= WRITTEN TASK =
Say how many lines of the listing below hold the word "with". Give only that number.
BEGIN DATA SUPPLIED
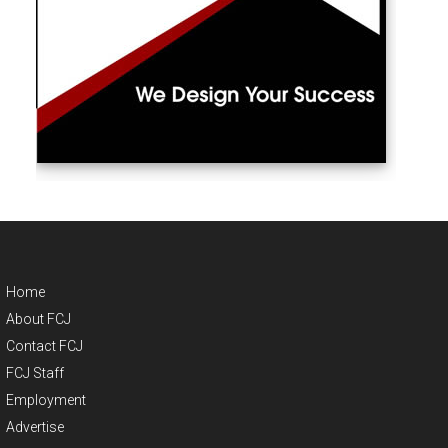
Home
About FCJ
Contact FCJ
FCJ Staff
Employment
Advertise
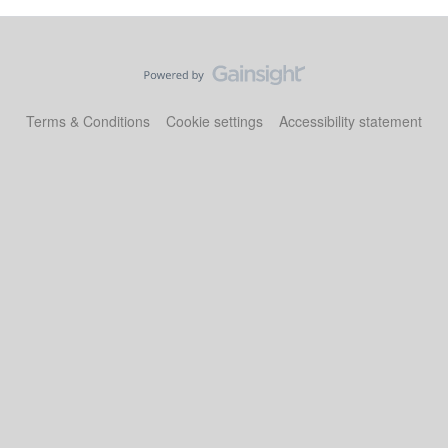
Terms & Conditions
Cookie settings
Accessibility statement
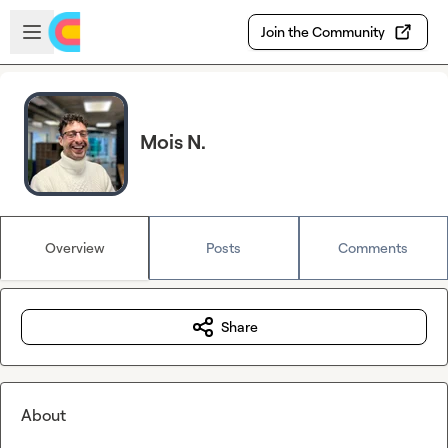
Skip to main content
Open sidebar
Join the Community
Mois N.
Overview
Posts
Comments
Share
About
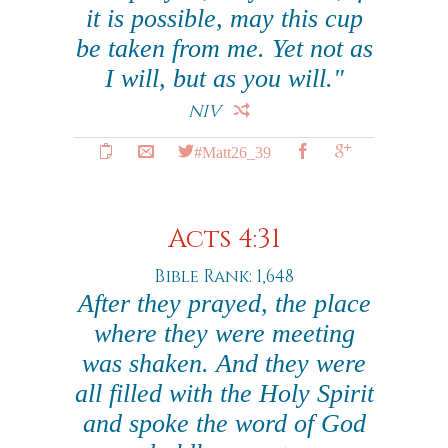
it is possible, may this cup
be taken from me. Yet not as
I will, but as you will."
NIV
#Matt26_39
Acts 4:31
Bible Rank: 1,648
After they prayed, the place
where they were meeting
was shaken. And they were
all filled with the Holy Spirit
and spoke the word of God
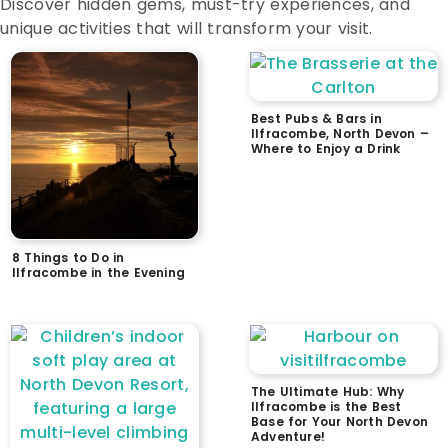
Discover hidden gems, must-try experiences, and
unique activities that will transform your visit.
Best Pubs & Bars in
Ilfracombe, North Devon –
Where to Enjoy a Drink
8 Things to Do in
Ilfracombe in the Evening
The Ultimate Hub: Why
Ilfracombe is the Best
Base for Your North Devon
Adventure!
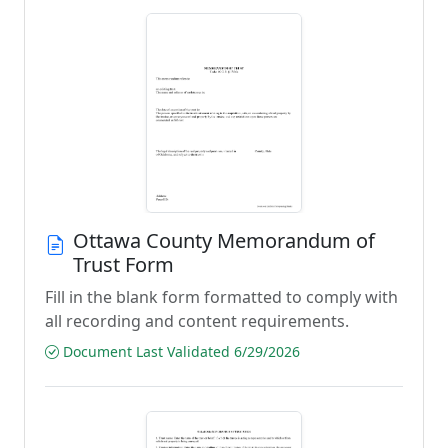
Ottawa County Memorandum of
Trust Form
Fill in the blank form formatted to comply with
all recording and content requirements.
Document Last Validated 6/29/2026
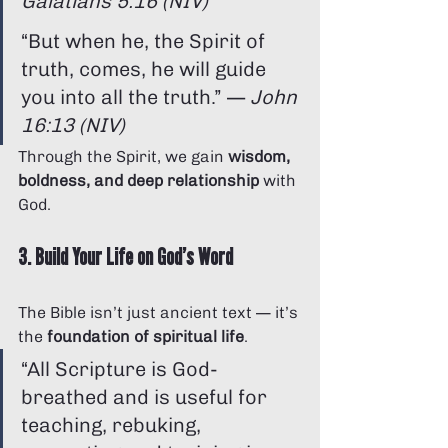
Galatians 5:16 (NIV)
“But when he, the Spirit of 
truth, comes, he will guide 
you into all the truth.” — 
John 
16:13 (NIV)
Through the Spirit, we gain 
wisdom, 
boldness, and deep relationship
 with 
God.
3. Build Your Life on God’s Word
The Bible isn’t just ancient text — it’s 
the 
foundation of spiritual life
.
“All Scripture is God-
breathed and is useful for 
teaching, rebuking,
END DATA SUPPLIED
= ANSWER =
3